Site information
- Type: local militia fort; Civil War Army post
- Controlled by: Iola's militia and various Army units

Location
- Coordinates: 37°55′18″N 95°24′10″W﻿ / ﻿37.9218°N 95.4028°W

Site history
- Built: ca. 1859
- In use: ca. 1859 - 1865
- Materials: stone, earth

Garrison information
- Past commanders: built by Davis Parsons; commanded by various Army officers
- Garrison: various Army units

= Iola's fort =

Fort in Kansas, US

Iola, Kansas, was founded in 1859 and soon after a two-story stone building was built on the southwest corner of Jefferson and Madison streets.
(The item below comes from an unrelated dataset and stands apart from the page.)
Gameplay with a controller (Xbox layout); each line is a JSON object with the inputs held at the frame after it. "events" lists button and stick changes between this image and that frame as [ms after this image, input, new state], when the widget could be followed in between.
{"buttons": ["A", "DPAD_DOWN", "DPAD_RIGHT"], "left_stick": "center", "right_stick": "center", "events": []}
Davis Parsons, one of the first town settlers, built this building, which was to serve as a rallying point and defense headquarters in the event the town was threatened by Bushwhackers or Indians. The area's Indians proved reasonably peaceful and no Bushwhackers threatened the area. The stone building was not truly fortified until the Civil War began.

The building was transformed into a blockhouse when the War began and the threats of attacks by Confederate guerrillas grew. The entire block on which the fort stood was fortified. A trench lined with an earthen embankment was constructed on the perimeter of the block.

The fort served as a recruiting station and the Army kept troops in Iola through most of the Civil War. These troops used the blockhouse for their barracks. At times up to 400 men were stationed in Iola. While nearby Humboldt, Kansas, was raided twice in fall 1861, Iola was never attacked by Confederates.

After the War's end, the earthworks were leveled to make way for new building lots. The fort itself was used as a hotel for many years. In 1880 the building was demolished to make way for a new building. The outlines of the earthworks were still visible then. In 1907 a new bank building in turn was erected on the fort site and in 1931 a plaque commemorating the old fort was placed on the side of the bank.